Here in Hendersonville, Tennessee, we’re
fortunate to have abundant supplies of high quality drinking water.
Even so, it’s always important to carefully use the natural
resources available to us so that ample supplies will be available for
years to come.
It’s amazing when we stop to think of the
role water plays in our daily lives. Here are some examples of
the ways many families use water on a daily basis:
Saving Water In The Bathroom
- Check your toilets for leaks. Place a few drops of food coloring in your toilet tank
(behind the toilet). If, without flushing, the color begins to appear
in the bowl, you have a leak that should be repaired immediately.
- Consider a Water-Saving Toilet. While a conventional toilet uses 4 to 6 gallons per
flush, water-saving toilets that use 3 gallons or less per flush, are now
widely available. In fact, low-flow toilets are required in all new construction
- Put plastic bottles in your toilet
tank (if you've got older toilets). To cut down on water
waste, put an inch or two of sand or pebbles inside each of two plastic bottles
to weigh them down. Fill them with water and put them in your toilet tank,
safely away from operating mechanisms. In an average home, the bottles may
displace and save ten or more gallons of water a day.
- Take shorter showers, or baths. Long, hot showers can waste five to 10 gallons
every extra minute. (And don't forget the extra cost of heating that
water.) A bath in a partially-filled tub uses less water than all but
the shortest showers.
- Install water-saving showerheads or flow
restrictors. Your local hardware or
plumbing supply store stocks inexpensive water-saving showerheads or
restrictors that are easy to install. A low-flow showerhead uses only 2
to 3 gallons of water per minute.
- Turn off the water after you wet your toothbrush
and while shaving. Many gallons can be
lost if you allow the water to continue running.
- Check pipes and faucets for leaks. Even the smallest drip from a worn washer can
waste 20 or more gallons a day. Larger leaks can waste hundreds! This
tip is useful throughout the house.
Saving Water In The Kitchen
- If you have a
dishwasher, only use full loads. A dishwasher can use 15 to 30 gallons
per load. BUT, if used properly, a dishwasher can use less water than
if you were to wash all your dishes by hand.
- Use only full
loads when washing clothes.
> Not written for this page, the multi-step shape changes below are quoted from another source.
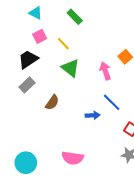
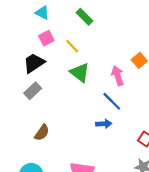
brown semicircle: (52, 102) -> (42, 133), moved
blue line: (112, 102) -> (112, 101), moved

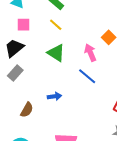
pink square: (46, 38) -> (23, 25), turned 32
yellow line: (72, 46) -> (56, 25), moved
blue arrow: (104, 124) -> (54, 96), moved

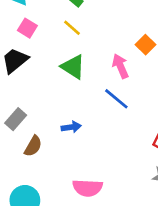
pink square: (23, 25) -> (27, 28), turned 32
gray rectangle: (15, 73) -> (16, 119), moved

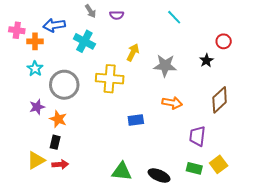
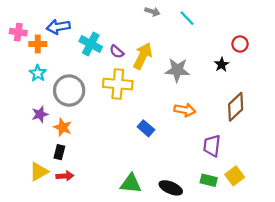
gray arrow: (90, 11) -> (152, 12), moved, turned -40
purple semicircle: (117, 15) -> (117, 52), moved, turned 40
yellow arrow: (133, 52) -> (143, 56), size x1.4
blue rectangle: (136, 120) -> (146, 128), turned 49

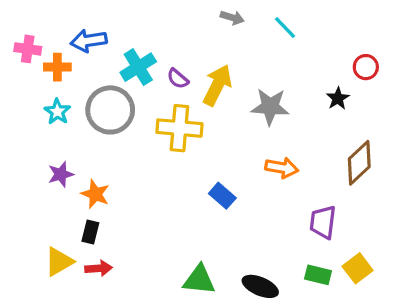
cyan cross: (91, 44) -> (138, 67), turned 30
gray circle: (69, 91) -> (110, 110), moved

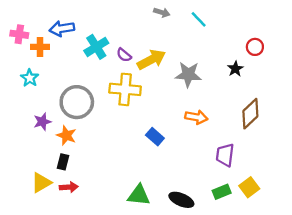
yellow arrow: (217, 85) -> (151, 60), turned 36
gray circle: (110, 110) -> (77, 102), moved
cyan star: (57, 112) -> (30, 78), moved
green rectangle: (318, 275) -> (222, 192), turned -36

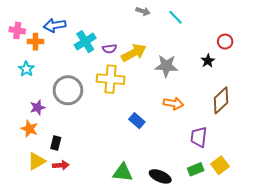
purple semicircle: (124, 55) -> (110, 49), turned -48
orange star: (66, 135) -> (29, 129), moved

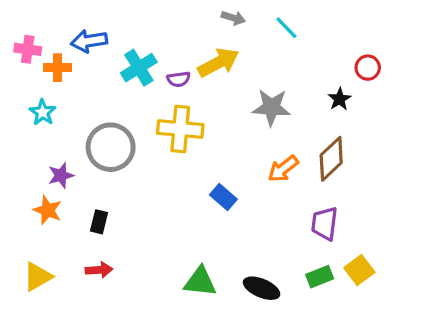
yellow arrow: (134, 53) -> (218, 63), moved
brown diamond: (221, 100) -> (331, 159), moved
orange arrow: (173, 103) -> (283, 169), turned 132
black rectangle: (56, 143) -> (99, 222), moved
yellow triangle: (37, 161) -> (38, 277), moved

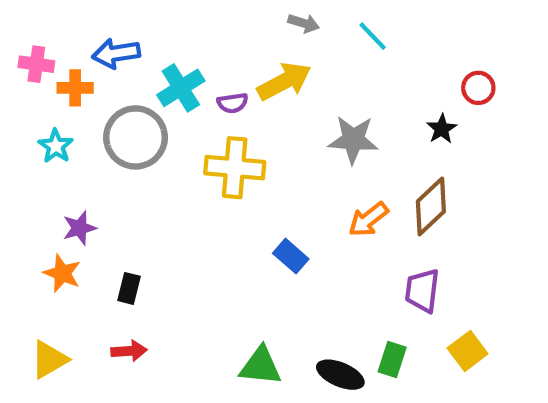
gray circle: (111, 147) -> (136, 137), moved
green rectangle: (320, 277) -> (392, 360), moved, turned -50

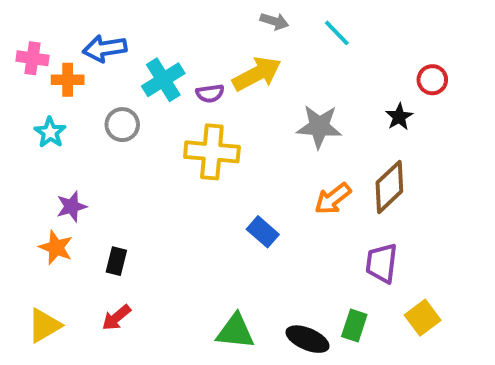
gray circle: (136, 137) -> (122, 125), size x0.6
red arrow: (129, 351) -> (116, 318), turned 144

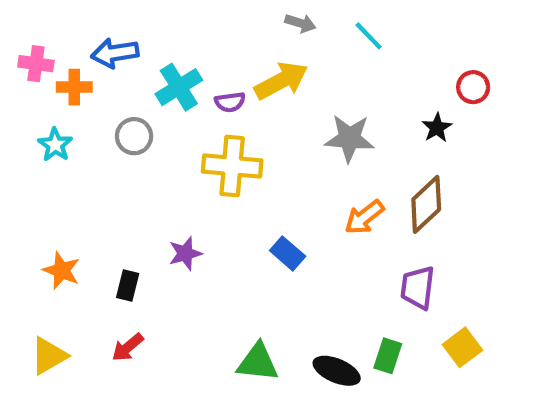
purple star: (72, 206) -> (185, 253), moved

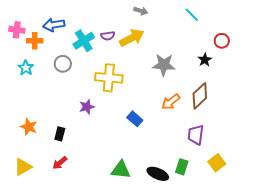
cyan line: (369, 36) -> (192, 15), moved
purple semicircle: (230, 102) -> (108, 36), moved
purple star: (185, 253) -> (87, 107), moved

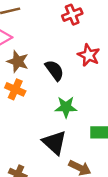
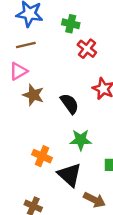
red cross: (72, 15) -> (87, 49), turned -30
orange cross: (15, 89) -> (42, 156), moved

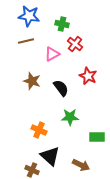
pink triangle: (18, 71) -> (52, 54), moved
black triangle: (69, 175) -> (50, 156), moved

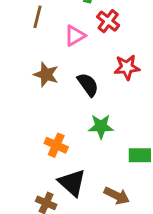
brown line: (26, 41) -> (37, 17), turned -63
red star: (88, 76) -> (127, 67), turned -30

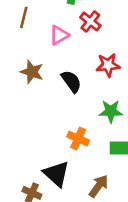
green star: (101, 126) -> (111, 111), moved
orange cross: (56, 145) -> (78, 138), moved
brown arrow: (117, 196) -> (99, 186), turned -80

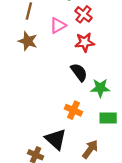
red star: (108, 65) -> (85, 42), moved
brown star: (32, 72) -> (28, 41), moved
black semicircle: (71, 81) -> (79, 72), moved

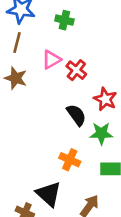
red cross: (84, 14) -> (76, 70), moved
red star: (85, 42) -> (105, 99), moved, turned 30

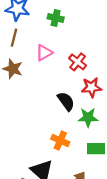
red cross: (76, 70) -> (78, 62), moved
red star: (105, 99) -> (91, 87), turned -30

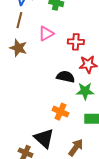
red cross: (78, 62) -> (76, 42), turned -35
black semicircle: (66, 101) -> (66, 77), turned -42

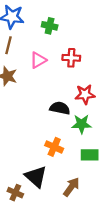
red cross: (76, 42) -> (71, 58), moved

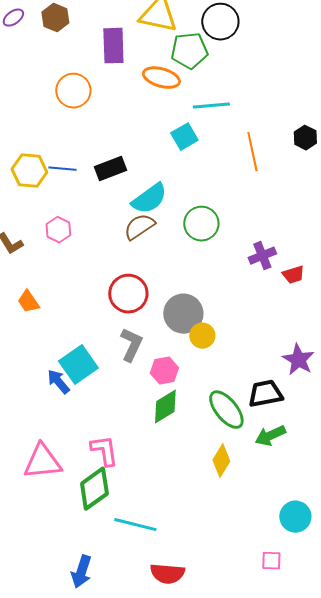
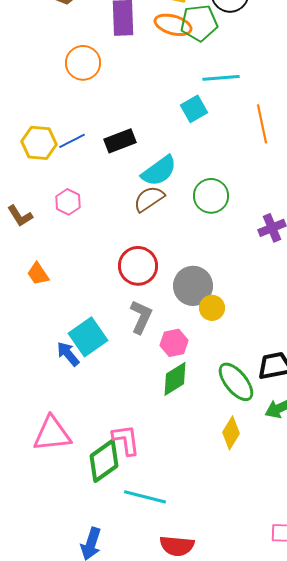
orange ellipse: (161, 78) -> (173, 25), moved
blue line: (62, 169) -> (72, 141), turned -32
pink L-shape: (104, 451) -> (126, 440), moved

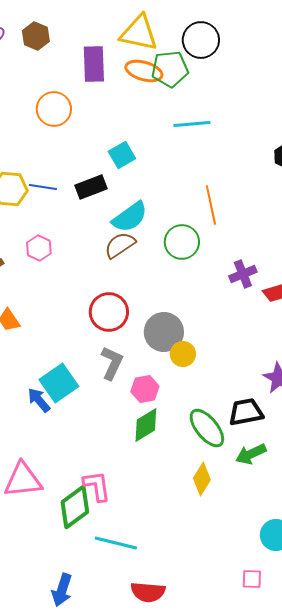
cyan square: (194, 109) -> (122, 155), moved
orange line: (262, 124) -> (211, 205), moved
blue line: (72, 141) -> (43, 187), turned 36

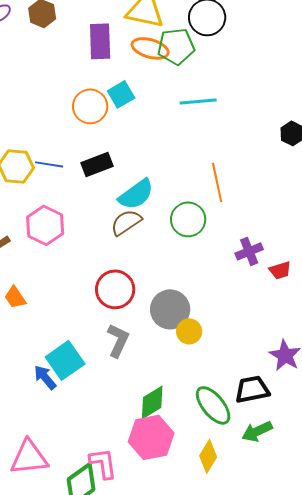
orange circle: (54, 109) -> (90, 106), moved
cyan square: (122, 155) -> (121, 94), moved
pink hexagon: (39, 248) -> (45, 225), size x1.5
pink hexagon: (145, 389) -> (151, 437), moved, size x1.6

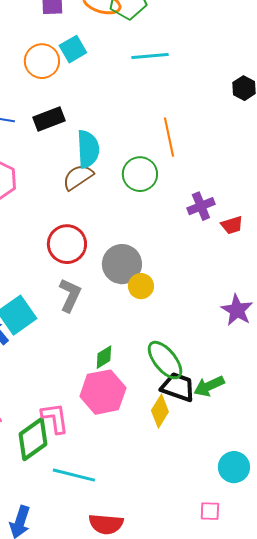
cyan semicircle: (136, 194) -> (88, 149), turned -57
black trapezoid: (252, 389) -> (178, 387), moved, turned 30
green diamond: (152, 402) -> (104, 357), size x0.7

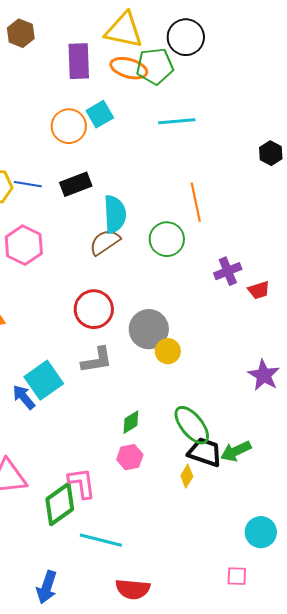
gray L-shape: (70, 295) -> (97, 360), turned 56
pink hexagon: (103, 392) -> (130, 457), size x0.6
yellow diamond: (160, 411) -> (187, 476), size x0.7

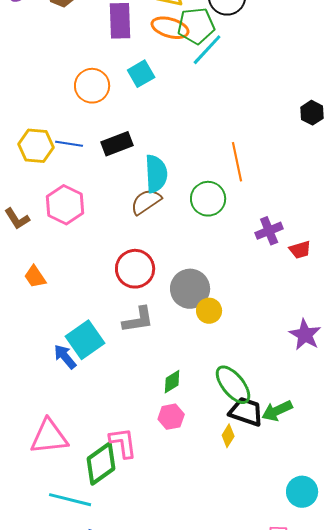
cyan line: (177, 121) -> (207, 50), moved, turned -42
orange circle: (69, 126) -> (92, 86), moved
cyan line: (101, 540) -> (70, 500), moved

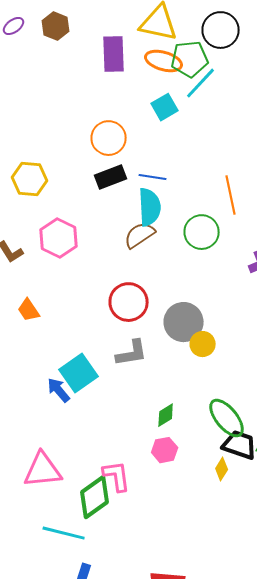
cyan square: (141, 74) -> (165, 107), moved
orange circle: (92, 86) -> (109, 138), moved
blue line: (69, 144) -> (153, 177), moved

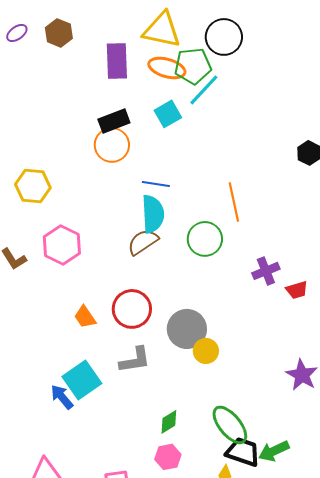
black rectangle: (111, 177) -> (114, 121), moved
orange trapezoid: (29, 310) -> (85, 317), moved

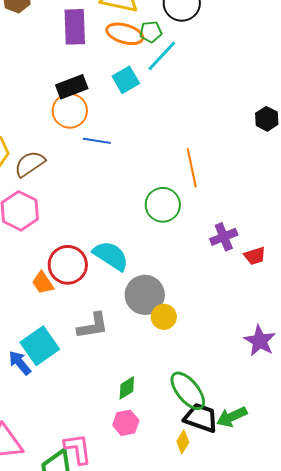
green pentagon: (193, 66) -> (151, 32), size x0.6
blue line: (156, 184) -> (97, 141), moved
cyan semicircle: (153, 214) -> (111, 256), moved, turned -54
brown semicircle: (143, 242) -> (30, 164), moved
red circle: (132, 309) -> (68, 265), moved

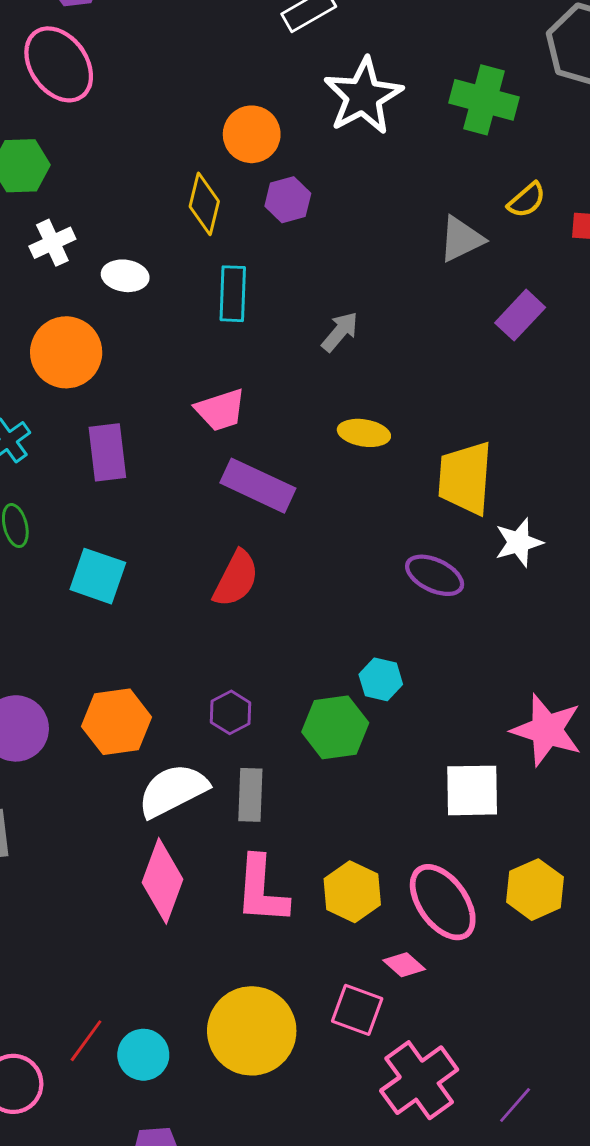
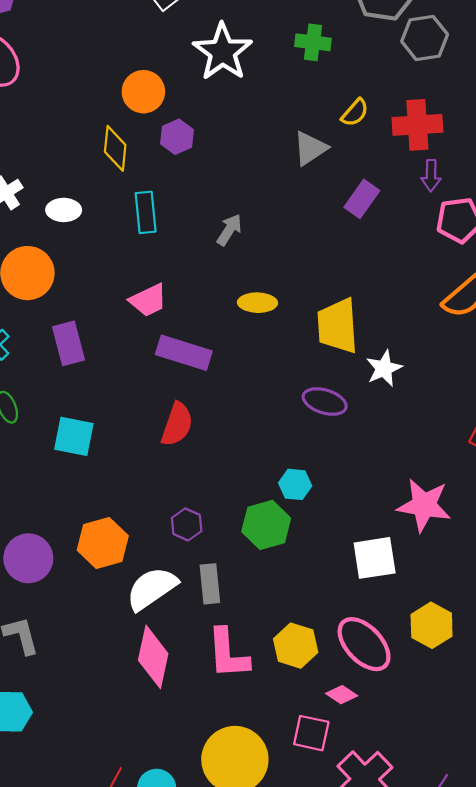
green cross: (484, 100) -> (313, 42), size x0.7

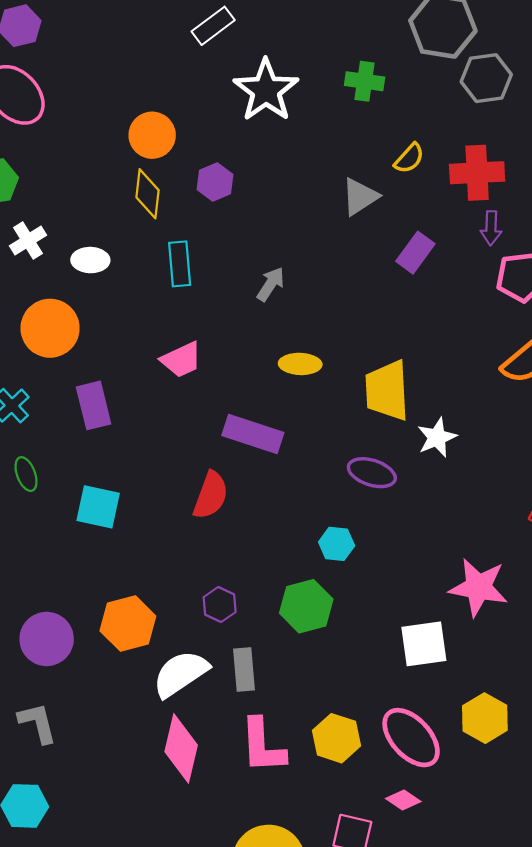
orange circle: (143, 92) -> (152, 135), moved
purple rectangle: (184, 353) -> (253, 434), moved
cyan hexagon: (295, 484) -> (337, 544), moved
pink diamond: (342, 695) -> (403, 800), moved

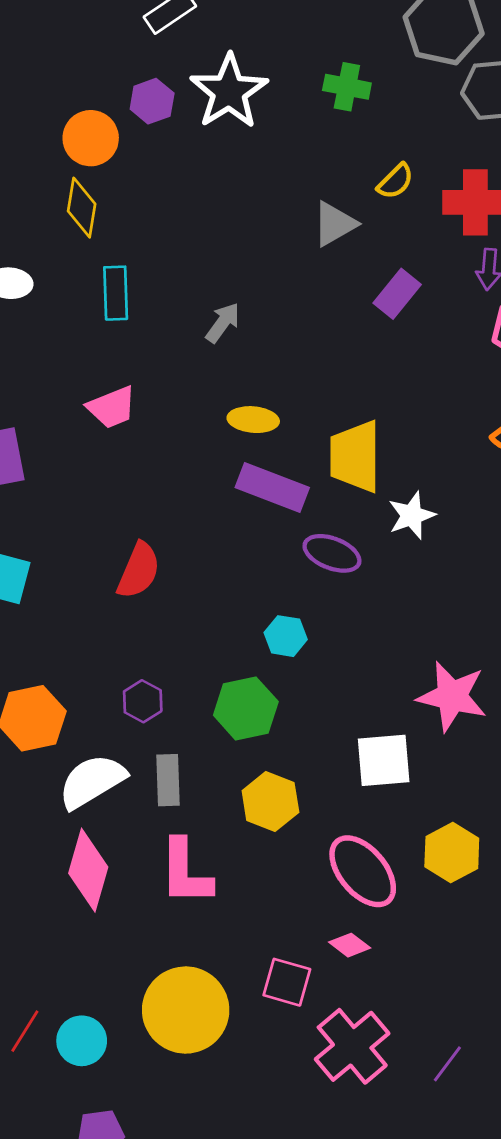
purple hexagon: (215, 182) -> (152, 101), moved
purple rectangle: (253, 434) -> (272, 488), moved
yellow hexagon: (336, 738) -> (270, 801), moved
Many washing machines use 25 to 40 gallons
a bottle of drinking water in the refrigerator. Running tap water to
cool it off for drinking can be very wasteful. And you'll benefit in many
ways by keeping refreshing, cold drinking water in your refrigerator. You'll
get an icy-cold glass of high-quality water; the chlorine that some people
notice will have dissipated; and you'll enjoy considerable savings over buying
bottled water at the store.
How To Save Outside the Home –
Where Some Of Our Biggest Water Uses Occur
- Water your lawn only
when needed. A good way to see if your lawn needs watering is to step
on the grass. If it springs back up when you move, it's O.K. If it
stays flat- get the sprinkler.
- Deep soak the lawn.
When you do water, do it long enough for the moisture to soak down to
the roots where it will do the most good. A light sprinkling can
evaporate quickly and tends to encourage shallow root systems.
during the cool parts of the day. Early morning generally is better
than dusk since it helps prevent growth of fungus, yet it avoids the hot part
of the day when most water evaporates.
- Don't water the
gutter. Position your sprinklers so water lands on the lawn or garden,
not a paved area. Also avoid watering on windy days.
- Use a broom, not a
hose, to clean driveways and sidewalks.
Other tips on how to become water efficient can be
found at: www.h2ouse.org
Water Use Statistics-
Consumption and Conservation
- Americans drink more
than 1 billion glasses of tap water per day.
- On average, 50 to 70
percent of home water is used outdoors for watering lawns and gardens.
- Daily indoor
per capita water use in the typical single family home with no
water-conserving fixtures is 74 gallons. Here is how it breaks down:
- Average household
water use annually: 127,400 gallons
- Average daily
household water use : 350 gallons
339,000 million gallons per day (mgd) of freshwater (about one quarter
of the national renewable supply) was withdrawn during 1990 for use by
the nation's homes, farms, and industries, and about 220 billion
gallons per day was returned to streams after use. The withdrawals
during 1990 were about 7 percent less than during 1980, the maximum
year reported, and about the same as during 1985. Some reasons for the
decline are because of active conservation programs, new technologies
requiring less water, higher costs to obtain water, and the enhanced
awareness by the general public to water resources. (USGS).